NEWS

Gen Con is Ground Zero for game designers

Alana Mitchelson
alana.mitchelson@indystar.com
Mike Sellers, an Indiana University-Bloomington professor and expert in game design, demonstrates his board game, “Our Town,” with players at Gen Con at the Indiana Convention Center on Friday, July 31, 2015.

Gen Con attracts more than 50,000 game enthusiasts to the Indiana Convention Center each year: For game designers, it's a huge opportunity to promote new products and a perfect testing ground for games still under development.

Dozens of gamers sat huddled around circular tables in groups of four or five Friday in the First Exposure Playtest Hall. They played games for hours and offered feedback on what worked and what could be improved.

Mike Sellers, an Indiana University-Bloomington professor with more than 20 years of experience in the game design industry, is taking on his first board game design. He has worked on video game projects, mobile and social games, and was the lead designer of "The Sims 2."

A game enthusiast at Gen Con studies a card used in Mike Sellers’ board game “Our Town.”

"I've tested the game out with family and friends, at game nights with professional designers and at smaller conventions, but nothing of this size," Sellers, a professor in game design at IU's Department of Telecommunications, said of the Gen Con event in Downtown Indianapolis.

> Required action 1
Please list every setting the Gen Con article says Mike Sellers used to test his game before bringing it to Gen Con.
> Required action 2
Rewrite the paragraph of the Gen Con article that begins "Dozens of gamers sat huddled" as a short bulleted list that keeps its main facts.

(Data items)
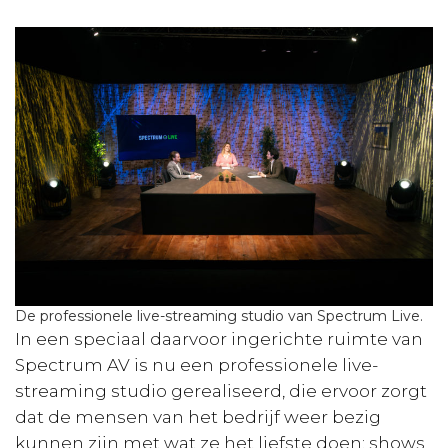
De professionele live-streaming studio van Spectrum Live.
In een speciaal daarvoor ingerichte ruimte van
Spectrum AV is nu een professionele live-
streaming studio gerealiseerd, die ervoor zorgt
dat de mensen van het bedrijf weer bezig
kunnen zijn met wat ze het liefste doen: shows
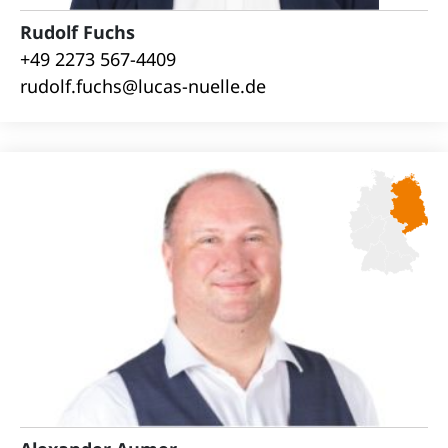
Rudolf Fuchs
+49 2273 567-4409
rudolf.fuchs@lucas-nuelle.de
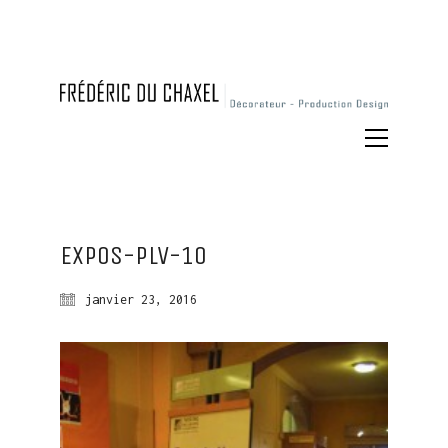
Expos-plv-10
janvier 23, 2016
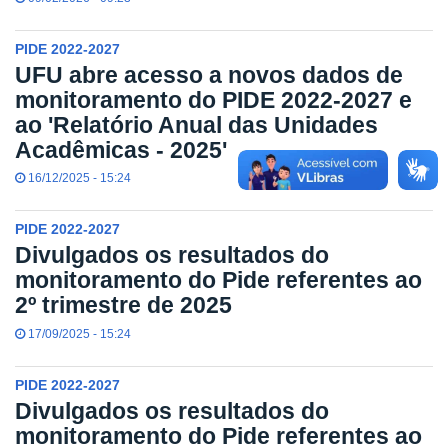
PIDE 2022-2027
UFU abre acesso a novos dados de
monitoramento do PIDE 2022-2027 e
ao 'Relatório Anual das Unidades
Acadêmicas - 2025'
16/12/2025 - 15:24
PIDE 2022-2027
Divulgados os resultados do
monitoramento do Pide referentes ao
2º trimestre de 2025
17/09/2025 - 15:24
PIDE 2022-2027
Divulgados os resultados do
monitoramento do Pide referentes ao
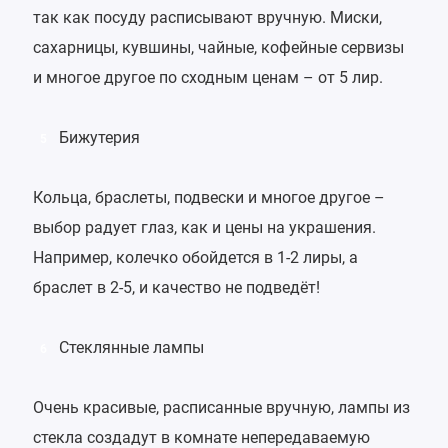
так как посуду расписывают вручную. Миски,
сахарницы, кувшины, чайные, кофейные сервизы
и многое другое по сходным ценам – от 5 лир.
Бижутерия
5
Кольца, браслеты, подвески и многое другое –
выбор радует глаз, как и цены на украшения.
Например, колечко обойдется в 1-2 лиры, а
браслет в 2-5, и качество не подведёт!
Стеклянные лампы
6
Очень красивые, расписанные вручную, лампы из
стекла создадут в комнате непередаваемую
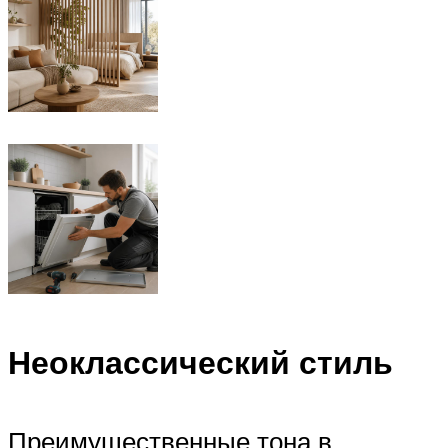
Неоклассический стиль
Преимущественные тона в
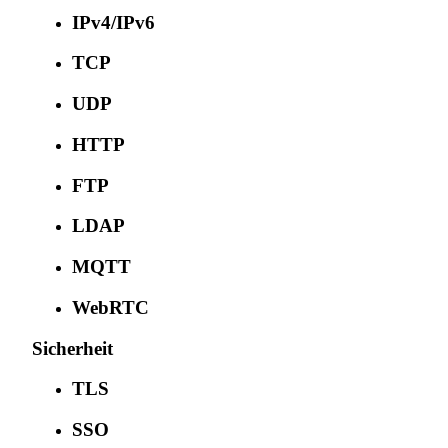
IPv4/IPv6
TCP
UDP
HTTP
FTP
LDAP
MQTT
WebRTC
Sicherheit
TLS
SSO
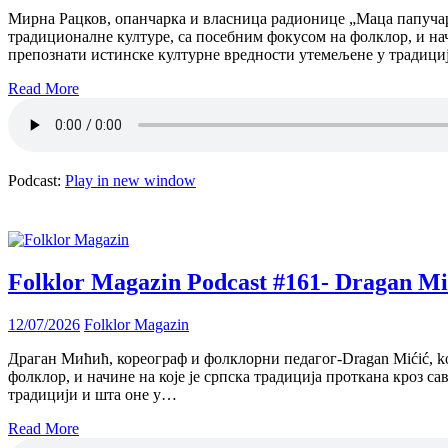
Мирна Рацков, опанчарка и власница радионице „Маца папучариц
традиционалне културе, са посебним фокусом на фолклор, и нач
препознати истинске културне вредности утемељене у традиц
Read More
Podcast:
Play in new window
Folklor Magazin Podcast #161- Dragan Mi
12/07/2026
Folklor Magazin
Драган Мићић, кореограф и фолклорни педагог-Dragan Mićić, ko
фолклор, и начине на које је српска традиција проткана кроз 
традицији и шта оне у…
Read More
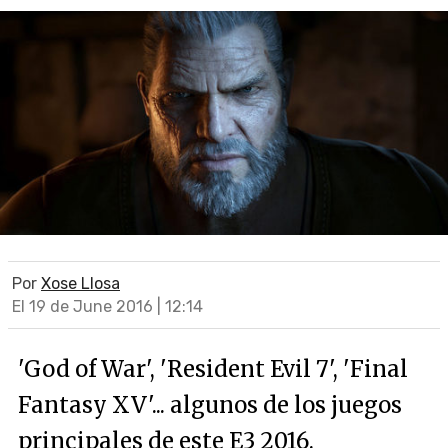
Por
Xose Llosa
El 19 de June 2016 | 12:14
'God of War', 'Resident Evil 7', 'Final
Fantasy XV'... algunos de los juegos
principales de este E3 2016.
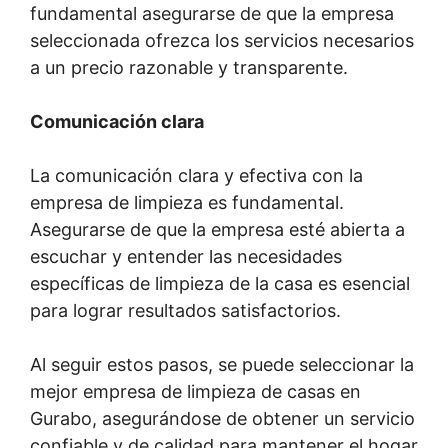
fundamental asegurarse de que la empresa
seleccionada ofrezca los servicios necesarios
a un precio razonable y transparente.
Comunicación clara
La comunicación clara y efectiva con la
empresa de limpieza es fundamental.
Asegurarse de que la empresa esté abierta a
escuchar y entender las necesidades
específicas de limpieza de la casa es esencial
para lograr resultados satisfactorios.
Al seguir estos pasos, se puede seleccionar la
mejor empresa de limpieza de casas en
Gurabo, asegurándose de obtener un servicio
confiable y de calidad para mantener el hogar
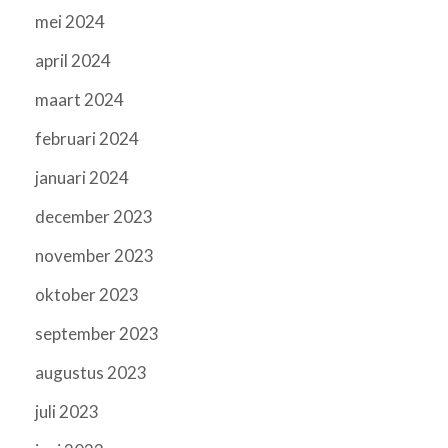
mei 2024
april 2024
maart 2024
februari 2024
januari 2024
december 2023
november 2023
oktober 2023
september 2023
augustus 2023
juli 2023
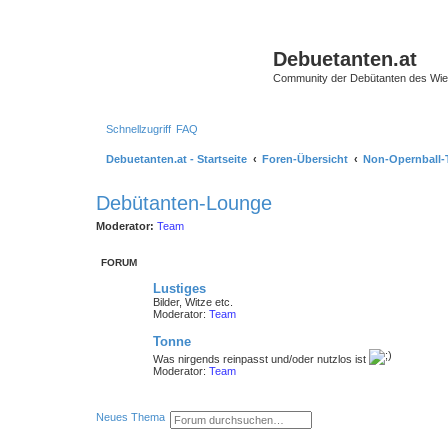
Debuetanten.at
Community der Debütanten des Wie
Schnellzugriff
FAQ
Debuetanten.at - Startseite
Foren-Übersicht
Non-Opernball
Debütanten-Lounge
Moderator:
Team
FORUM
Lustiges
Bilder, Witze etc.
Moderator:
Team
Tonne
Was nirgends reinpasst und/oder nutzlos ist
Moderator:
Team
S
E
Neues Thema
u
r
c
w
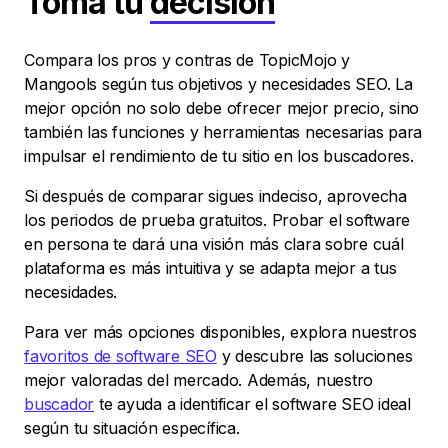
Toma tu
decisión
Compara los pros y contras de TopicMojo y
Mangools según tus objetivos y necesidades SEO. La
mejor opción no solo debe ofrecer mejor precio, sino
también las funciones y herramientas necesarias para
impulsar el rendimiento de tu sitio en los buscadores.
Si después de comparar sigues indeciso, aprovecha
los periodos de prueba gratuitos. Probar el software
en persona te dará una visión más clara sobre cuál
plataforma es más intuitiva y se adapta mejor a tus
necesidades.
Para ver más opciones disponibles, explora nuestros
favoritos de software SEO
y descubre las soluciones
mejor valoradas del mercado. Además, nuestro
buscador
te ayuda a identificar el software SEO ideal
según tu situación específica.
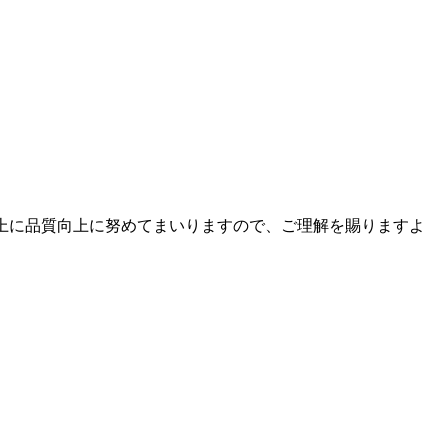
で以上に品質向上に努めてまいりますので、ご理解を賜りますよ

> Result 1
- With family and friends
- At game nights with professional designers
- At smaller conventions

> Result 2
- Dozens of gamers sat at circular tables in groups of four or five.
- This was on Friday in the First Exposure Playtest Hall.
- They played games for hours.
- They gave feedback on what worked and what could be improved.